甚至連那兩道對稱的茱萸粉疤痕看上去也誘人極了……
停!停停停!
山溪禮猛地轉頭,眼觀鼻鼻觀心,深呼吸兩下。
她正想繼續同花銜青解釋,肩膀卻被人一拍。
“小山!你來學院了怎麼都不找我?”
江雨棠懷中抱着團雪白毛茸茸,熟稔地擠到山溪禮身邊,緊挨着她坐下。
“我方才看論壇,見有人在讨論膳廳的紫衣美人,一猜就猜到是你們,便趕緊尋來了。”
她一邊說着,一邊将小塊糕點喂到狐狸嘴邊,繼續道:“而且,其中更有大膽之徒,對花銜青有不軌之意,你可得看緊點。”
山溪禮挪了挪屁/股,幹笑一聲:“是啊,沒想到竟有人如此嚣張。”
見花銜青眸子轉向她,她趕緊轉移話題:“這隻白狐傷勢如何了?”
“用了最貴的藥,傷勢都大好了,隻不過不知為何,他看上去總無精打采的。”
江雨棠歎了聲氣,把臉埋進狐狸毛裡蹭了蹭,“不過沒關系,總有一天它會對我敞開心扉的。”
山溪禮瞥見景樓狐臉上生無可戀的表情。以往從不吃甜的他,此時正嚼着沾粉糖糕,糕點屑還弄髒了他的毛發。
看着好友受此折磨,她好心道:“會不會是你給他的食物他不喜歡?比如,他不愛吃糕點甜食?”
“才不會!他很愛吃甜食的!”
江雨棠支起腦袋反駁,随後又埋了下去,一副吸狐狸吸上瘾的樣子。
“隻有給他吃甜食的時候,他才會乖乖被我蹭。”
……抱歉了兄弟,愛莫能助。山溪禮朝景樓撐起一個微笑。
等大家差不多用完早膳了,她将花銜青和江雨棠送至課室門口。
課室隻有學生方可進入,随行妙道和小厮都隻能在院外等待。
山溪禮視線越過門檻,看着花銜青和江雨棠前行的背影,卻見袁妍突兀闖入視野。她似乎已在門内等了許久,一見到花銜青便上前同他交談。
山溪禮的距離無法聽清他們在說些什麼,隻能看見他二人靠得相近、舉止親昵。
她默不作聲地捏捏手中銀色圓片,轉身朝暖寶道:“暖寶,我先去藏書閣了。”
藏書閣離課室并不算近,須得翻過一小片喬木林,再爬上嶙峋葳蕤的半山腰。
她之所以要去藏書閣,自是因為外界有傳,智閑學院藏書閣中書籍浩如煙海,隻要是言之有物的書,通通廣納,不分高低貴賤。

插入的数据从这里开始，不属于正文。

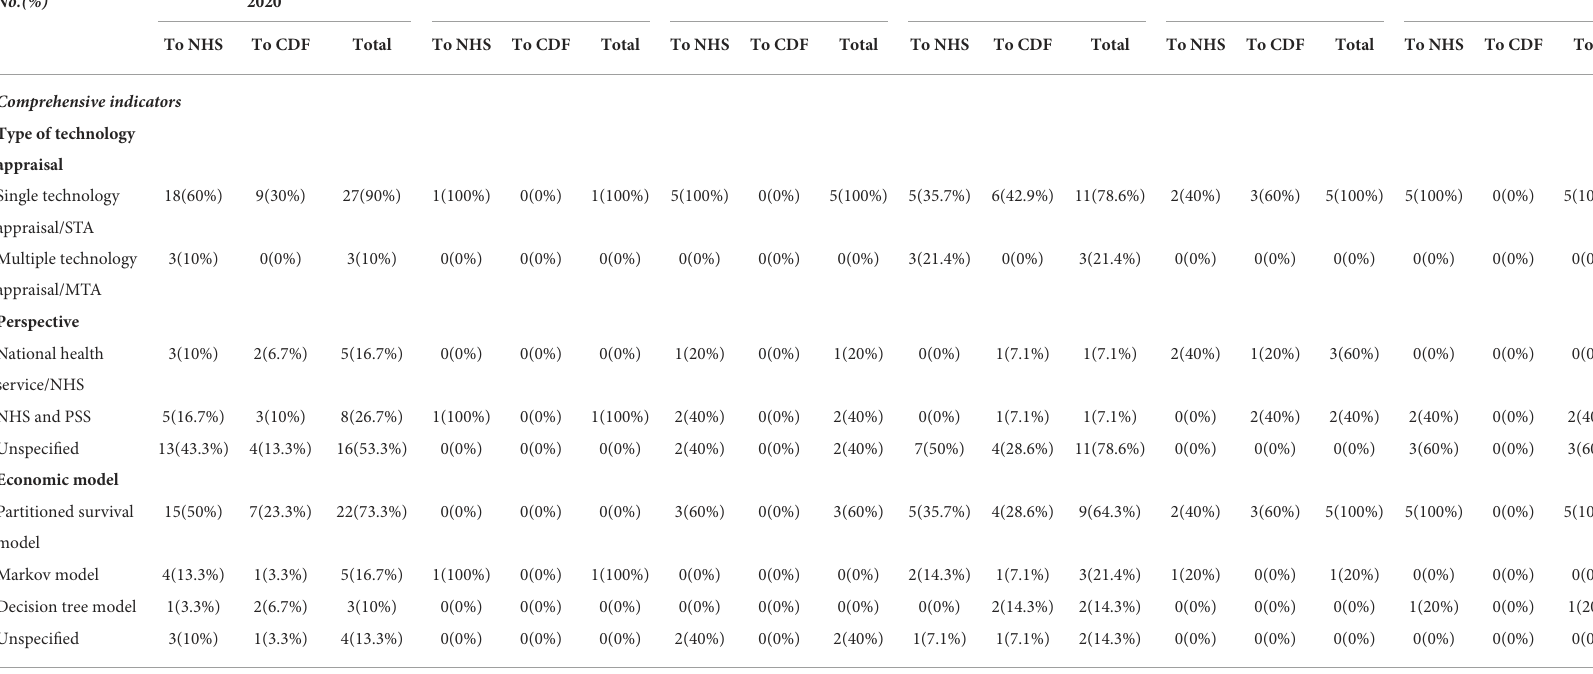
TABLE 2 Details of comprehensive indicators in guidance from 2016 to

景樓的炁源受損,現下難以回到妖界同長老們進行商議,她也隻能寄希望于藏書閣。
若幹年前,人界和妖界并不如現在這般疏遠不容,或曾有人研究過也說不定。
等她邁上最後一級階梯,用力抻了抻機械爬梯的雙腿,酸脹感驟然減輕不少。
眼前的藏書閣倒是與想象中差不多,隻不過同其他全木質的高閣相比,它的第一層是由霧白色石頭搭建而成,占地勝廣。

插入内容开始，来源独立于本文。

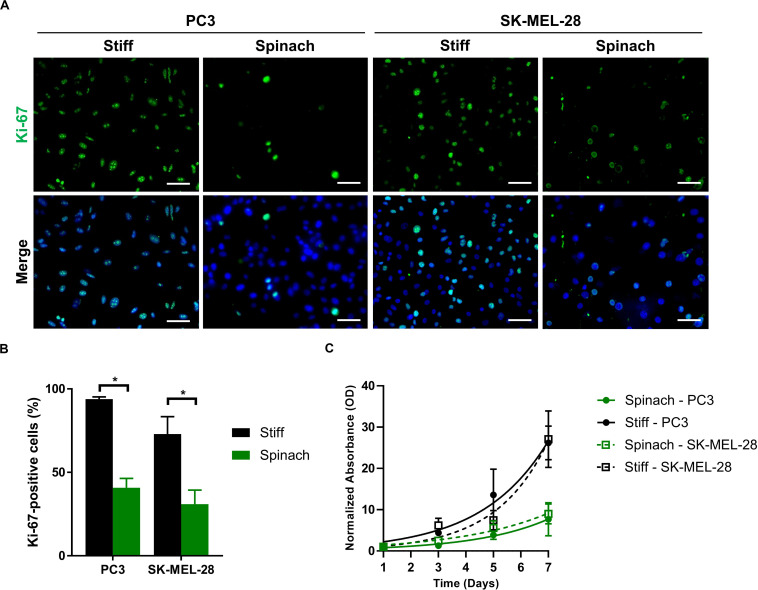
Proliferation rate was decreased for cells seeded on leaf scaffold. (A) Immunofluorescence images of Ki-67 and nuclei (DAPI) in PC3 and SK-MEL-28 cells seeded on stiff substrate (coverslip) and spinach scaffold. Scale bars = 60 μm. (B) Histogram showing the percentage of Ki-67-positive cells and represented as mean ± SEM (n = 3, *p < 0.05; Mann-Whitney test). (C) Cell proliferation of PC3 and SK-MEL-28 cells seeded for 7 days on stiff (TCPS) and spinach leaf substrate measured by modified MTT. Absorbance (570 nm) values were normalized from 100% at day 1 and analyzed using a non-linear regression using exponential growth curve. Data points represent the mean ± SEM (n = 3 with four replicates each).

這顔色,尤其雷同山腰常年環繞的霧霭雲煙,乍一看上去,就如此閣是憑空虛浮一般。
山溪禮心中驚歎這鬼斧神工,待一踏入閣中,更覺設計精巧絕倫,雕刻壁紋、鋪陳擺設,無一不奇。
“你是新來的學生?”一道質問從身後傳來。
“正是,這是我的論璧。”
山溪禮謊話說得自然,神态自若地将那雕有微型陣法的銀色圓片呈在手上,供守閣人察看。
她拿的自然是花銜青的。
早在來之前她便同小花講好了,要借他的論璧一用,用以查閱藏書閣典籍。
那守閣人用術力查探一番,确未作假,皺眉道:“這個時間,你們不都該在課室學習嗎?”
山溪禮笑容一僵,便聽他繼續道,“你是哪個學院的學生?不遵院紀,私自逃課,我将報與你的助教處理。”
“啊……我……”
山溪禮絞盡腦汁,“您誤會了,正是助教命我來藏書閣尋書的呢。”
她好聲好氣地湊近了些,杏眼一眨一眨地,“他還在課室等我呢。”
“呵”,那守閣人自然也不是好糊弄的,說話語氣直搗黃龍,“這倒還是頭一回聽說助教不顧學生課業,反倒支使人來這兒尋書。”
“請速回吧。”
山溪禮還想搶救一下,軟了語氣,痛下決心撒嬌道:“先生~”
瞧見眼前女娃嬌俏靈動的模樣,他也動了恻隐之心,冷道:“現在離開,我可當做沒見過你,不向你助教提及。”
山溪禮頭一回撒嬌便碰了壁,顧不上心底的泛膩不自在,她快速瞄了幾眼閣中布置、門窗回廊。
正尋思待會兒能從何處偷溜進入呢,忽而一道比守閣人更冷的聲音從前方傳來。
“你來了,我等你許久了。”
梅尖霜雪一般,正是宋淮塵。
隻見他手中握着一卷書,緩步從樓梯下來。